TO DO: Leave every image out, and return the rest of the data word for word.

DATA FOR PROCESSING:
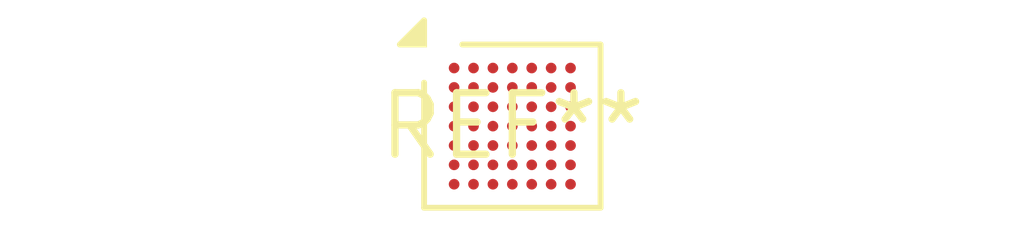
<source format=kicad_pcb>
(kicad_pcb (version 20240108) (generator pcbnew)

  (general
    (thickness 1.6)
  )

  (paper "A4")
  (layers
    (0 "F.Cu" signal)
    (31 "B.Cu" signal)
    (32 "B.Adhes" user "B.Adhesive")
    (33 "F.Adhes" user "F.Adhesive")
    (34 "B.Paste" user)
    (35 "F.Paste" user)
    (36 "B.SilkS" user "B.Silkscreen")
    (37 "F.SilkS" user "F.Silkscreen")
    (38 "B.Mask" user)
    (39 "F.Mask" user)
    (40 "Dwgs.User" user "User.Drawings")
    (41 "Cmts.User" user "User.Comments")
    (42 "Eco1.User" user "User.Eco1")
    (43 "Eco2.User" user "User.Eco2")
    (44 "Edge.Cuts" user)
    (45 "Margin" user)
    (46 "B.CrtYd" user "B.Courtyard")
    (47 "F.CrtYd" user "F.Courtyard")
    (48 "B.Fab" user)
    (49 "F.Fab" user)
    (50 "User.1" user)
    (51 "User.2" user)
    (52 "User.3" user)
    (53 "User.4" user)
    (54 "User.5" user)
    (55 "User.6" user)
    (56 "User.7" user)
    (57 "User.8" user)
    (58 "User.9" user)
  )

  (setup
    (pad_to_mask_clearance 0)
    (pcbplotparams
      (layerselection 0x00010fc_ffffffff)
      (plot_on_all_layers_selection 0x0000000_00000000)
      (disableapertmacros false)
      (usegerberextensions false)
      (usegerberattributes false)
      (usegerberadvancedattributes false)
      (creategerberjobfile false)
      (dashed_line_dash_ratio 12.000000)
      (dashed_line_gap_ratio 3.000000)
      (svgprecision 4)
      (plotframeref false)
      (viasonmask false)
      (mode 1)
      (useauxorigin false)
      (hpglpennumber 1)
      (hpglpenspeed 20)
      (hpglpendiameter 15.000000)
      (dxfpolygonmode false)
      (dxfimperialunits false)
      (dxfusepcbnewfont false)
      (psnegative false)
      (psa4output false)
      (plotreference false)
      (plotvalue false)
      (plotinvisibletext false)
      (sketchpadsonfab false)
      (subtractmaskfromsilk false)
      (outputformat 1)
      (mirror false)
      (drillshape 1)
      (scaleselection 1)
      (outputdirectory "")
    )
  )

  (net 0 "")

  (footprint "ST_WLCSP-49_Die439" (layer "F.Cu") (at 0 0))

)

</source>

COMPLETED EXERCISE:
<source format=kicad_pcb>
(kicad_pcb (version 20240108) (generator pcbnew)

  (general
    (thickness 1.6)
  )

  (paper "A4")
  (layers
    (0 "F.Cu" signal)
    (31 "B.Cu" signal)
    (32 "B.Adhes" user "B.Adhesive")
    (33 "F.Adhes" user "F.Adhesive")
    (34 "B.Paste" user)
    (35 "F.Paste" user)
    (36 "B.SilkS" user "B.Silkscreen")
    (37 "F.SilkS" user "F.Silkscreen")
    (38 "B.Mask" user)
    (39 "F.Mask" user)
    (40 "Dwgs.User" user "User.Drawings")
    (41 "Cmts.User" user "User.Comments")
    (42 "Eco1.User" user "User.Eco1")
    (43 "Eco2.User" user "User.Eco2")
    (44 "Edge.Cuts" user)
    (45 "Margin" user)
    (46 "B.CrtYd" user "B.Courtyard")
    (47 "F.CrtYd" user "F.Courtyard")
    (48 "B.Fab" user)
    (49 "F.Fab" user)
    (50 "User.1" user)
    (51 "User.2" user)
    (52 "User.3" user)
    (53 "User.4" user)
    (54 "User.5" user)
    (55 "User.6" user)
    (56 "User.7" user)
    (57 "User.8" user)
    (58 "User.9" user)
  )

  (setup
    (pad_to_mask_clearance 0)
    (pcbplotparams
      (layerselection 0x00010fc_ffffffff)
      (plot_on_all_layers_selection 0x0000000_00000000)
      (disableapertmacros false)
      (usegerberextensions false)
      (usegerberattributes false)
      (usegerberadvancedattributes false)
      (creategerberjobfile false)
      (dashed_line_dash_ratio 12.000000)
      (dashed_line_gap_ratio 3.000000)
      (svgprecision 4)
      (plotframeref false)
      (viasonmask false)
      (mode 1)
      (useauxorigin false)
      (hpglpennumber 1)
      (hpglpenspeed 20)
      (hpglpendiameter 15.000000)
      (dxfpolygonmode false)
      (dxfimperialunits false)
      (dxfusepcbnewfont false)
      (psnegative false)
      (psa4output false)
      (plotreference false)
      (plotvalue false)
      (plotinvisibletext false)
      (sketchpadsonfab false)
      (subtractmaskfromsilk false)
      (outputformat 1)
      (mirror false)
      (drillshape 1)
      (scaleselection 1)
      (outputdirectory "")
    )
  )

  (net 0 "")

  (footprint "ST_WLCSP-49_Die439" (layer "F.Cu") (at 0 0))

)

</source>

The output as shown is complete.